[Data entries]
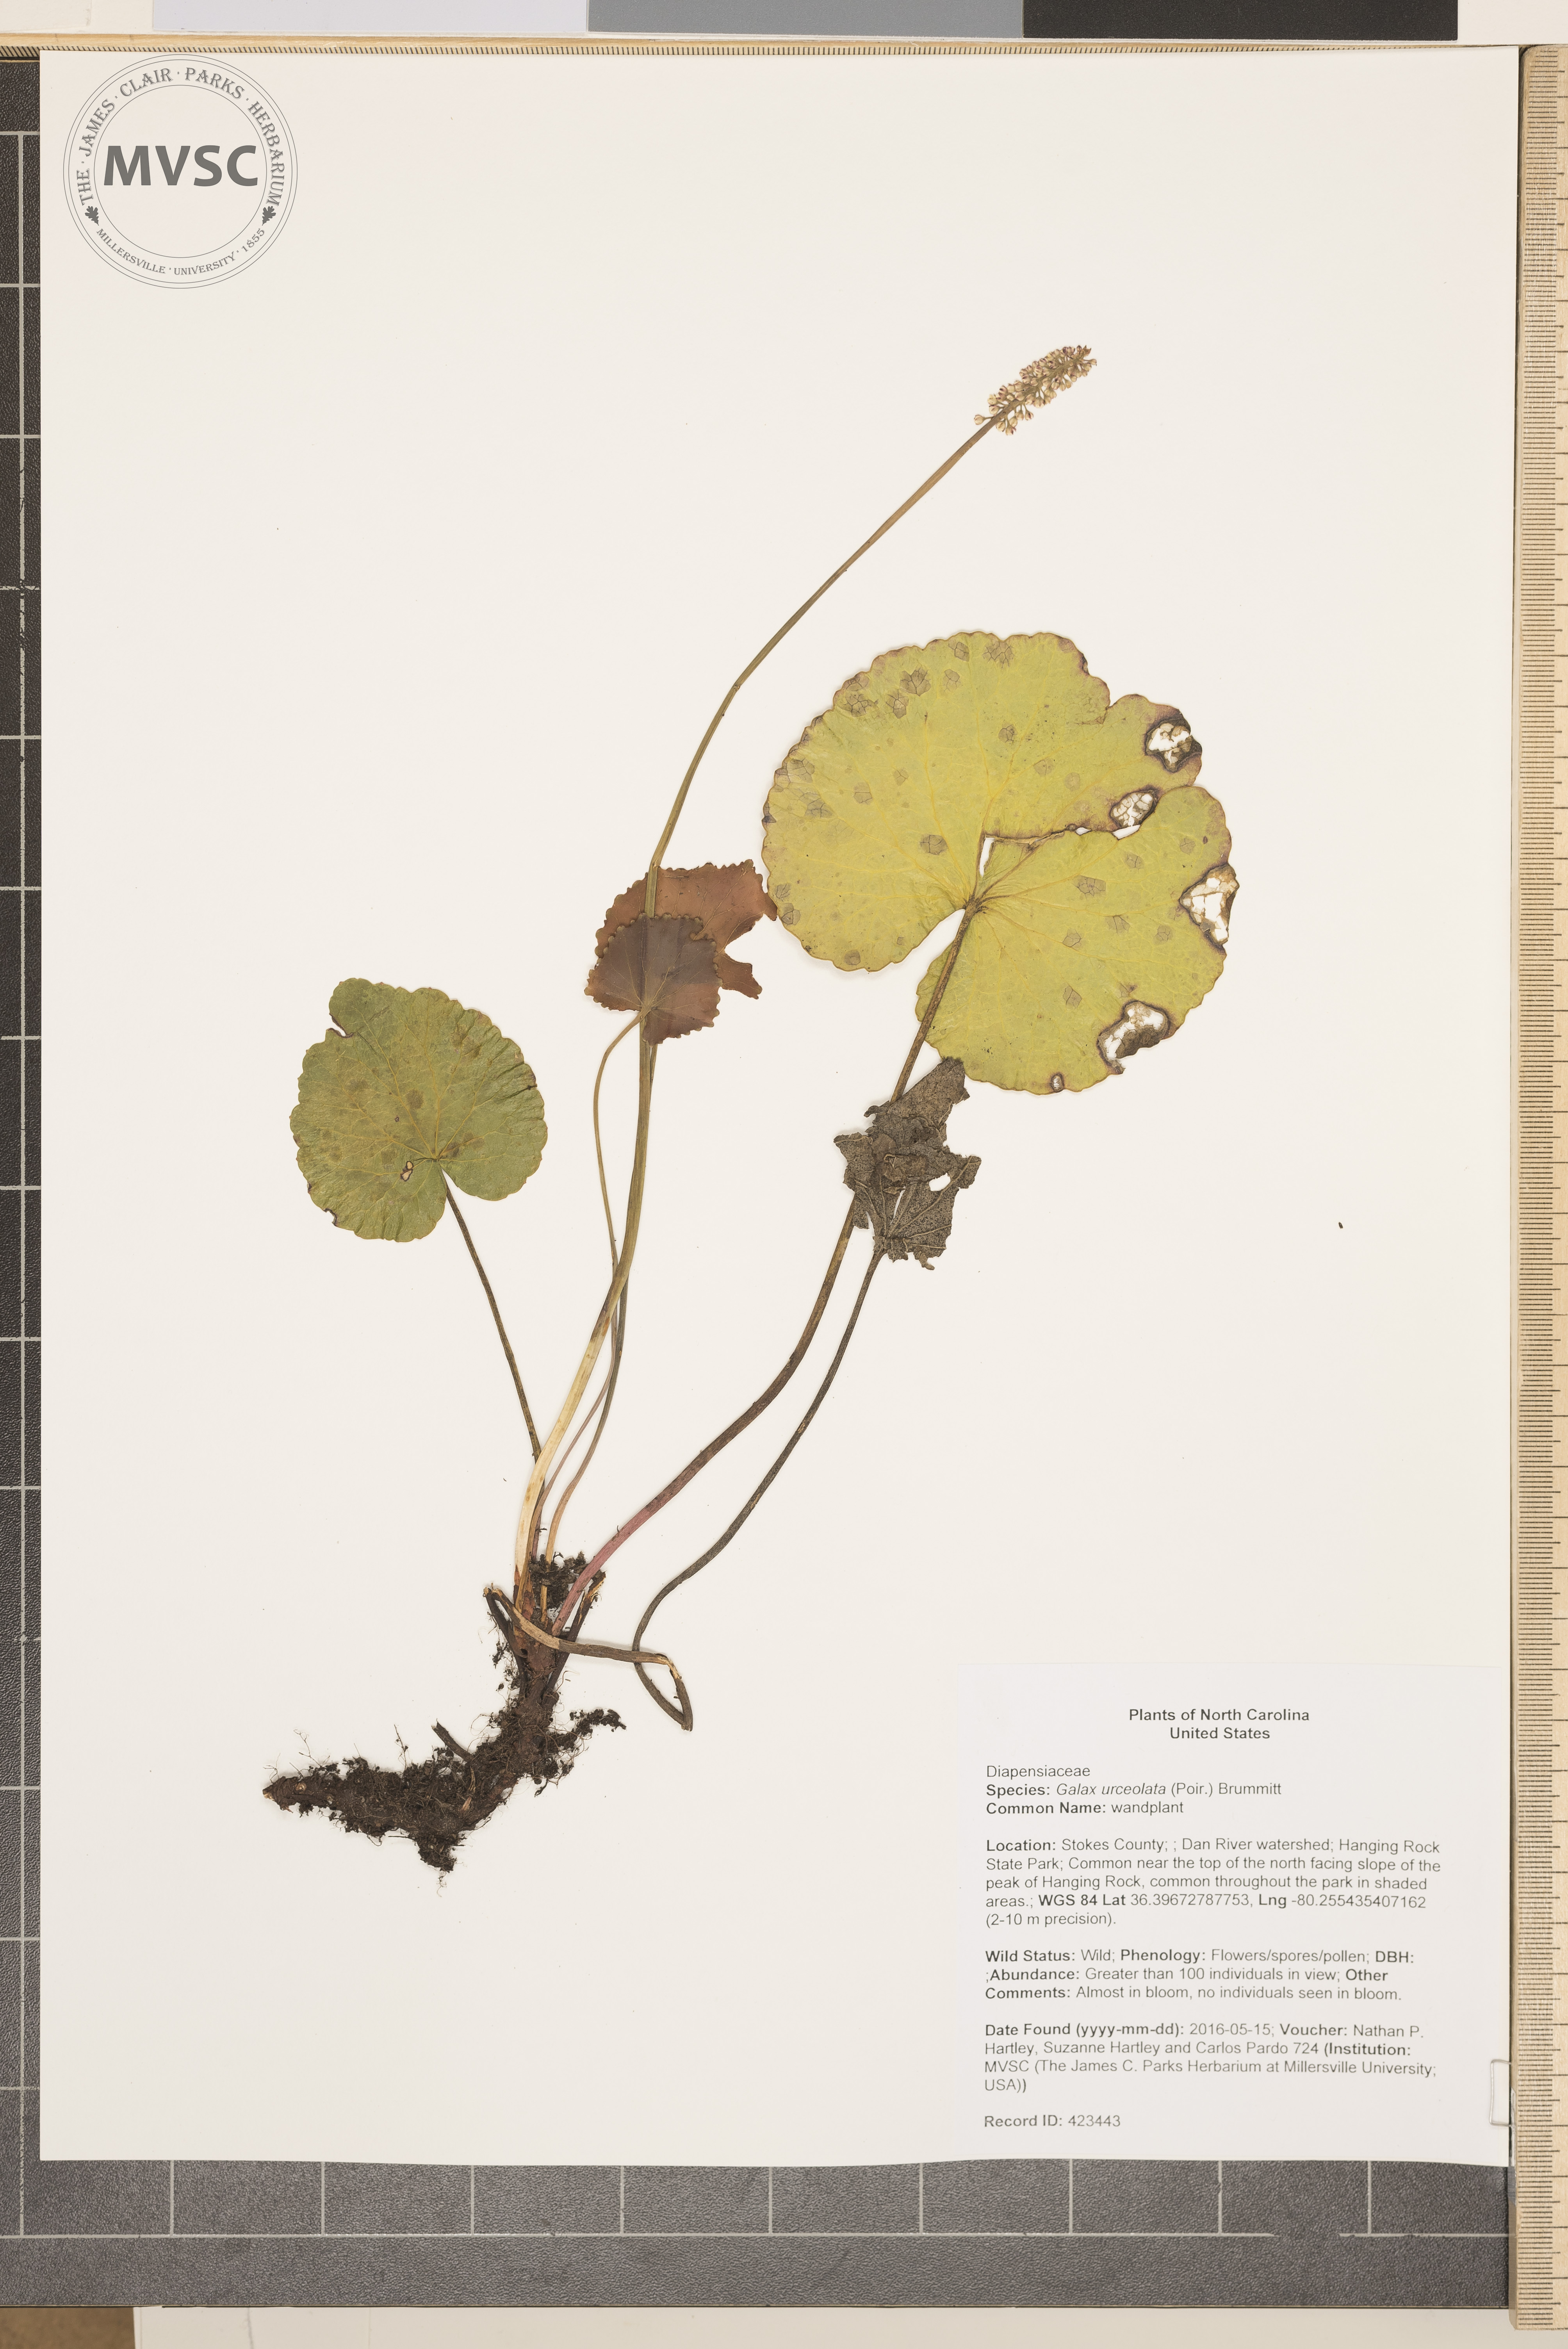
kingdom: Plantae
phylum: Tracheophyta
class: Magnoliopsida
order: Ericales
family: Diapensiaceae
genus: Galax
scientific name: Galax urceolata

Required work:
Please quote every line of the records above word for word, leaving out the pictures.

Correct response:
kingdom: Plantae
phylum: Tracheophyta
class: Magnoliopsida
order: Ericales
family: Diapensiaceae
genus: Galax
scientific name: Galax urceolata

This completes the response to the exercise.